*Passage for review*.
-.-.-
Implementation of multioperations in thick control flow processors - UTU Tutkimustietojärjestelmä

A4 Vertaisarvioitu artikkeli konferenssijulkaisussa

Implementation of multioperations in thick control flow processors

Tekijät: Martti Forsell, Jussi Roivainen, Ville Leppänen, Jesper Larsson Träff

Konferenssin vakiintunut nimi: IEEE International Parallel and Distributed Processing Symposium

Kustantaja: Institute of Electrical and Electronics Engineers Inc.

Julkaisuvuosi: 2018

Kokoomateoksen nimi: 2018 IEEE International Parallel and Distributed Processing Symposium Workshops (IPDPSW)

Tietokannassa oleva lehden nimi: Proceedings - 2018 IEEE 32nd International Parallel and Distributed Processing Symposium Workshops, IPDPSW 2018

Aloitussivu: 744

Lopetussivu: 752

ISBN: 978-1-5386-5556-6

eISBN: 978-1-5386-5555-9

DOI: https://doi.org/10.1109/IPDPSW.2018.00121

Tiivistelmä

Multioperations are primitives of parallel computation for which
processors perform a reduction, e.g. addition, on values provided by
multiple threads into a single value in a constant number of steps.
-.-.-
*Data*.

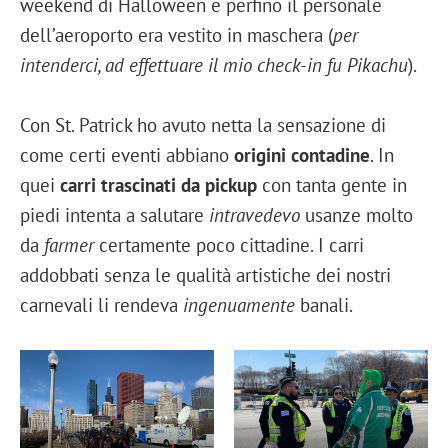
weekend di Halloween e perfino il personale
dell’aeroporto era vestito in maschera (
per
intenderci, ad effettuare il mio check-in fu Pikachu
).
Con St. Patrick ho avuto netta la sensazione di
come certi eventi abbiano
origini contadine
. In
quei
carri trascinati da pickup
con tanta gente in
piedi intenta a salutare
intravedevo
usanze molto
da
farmer
certamente poco cittadine. I carri
addobbati senza le qualità artistiche dei nostri
carnevali li rendeva
ingenuamente
banali.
-.-.-
*Task goal*.
Pick up the abstract on multioperations in thick control flow processors after its last sentence and continue it.

*Solved problem*.
Algorithmically, multioperations can speed up execution by a logarithmic
factor over their single operation counterparts. In this paper, we
propose an architectural technique for realizing multioperations in
thick control flow processors. Thick control flows (TCF) are
computational constructs that simplify parallel programming by bundling a
number of homogeneous threads following the same control path into
universalized vector-like entities. The elements of TCFs are called
fibers to distinguish them from ordinary threads having their own
individual control. Processors designed for executing TCFs feature a
unique frontend-backend structure to provide low-latency processing of
TCF-common computations and high-throughput execution of data parallel
fibers. Our proposal relies on step caches and equally sized
multioperation scratchpads, while on the memory side, we make use of
active memory modules. The idea is to compute partial results in backend
units to reduce the traffic to the referred shared memory location. The
final result is then computed in the active memory unit of the target
memory module. According to the evaluation made with our TCF-aware
processor equipped with multioperation scratchpads and active memory
units, it indeed executes certain N data element-algorithms log N times
faster than the baseline processor. The cost of the implementation is
preliminarily evaluated.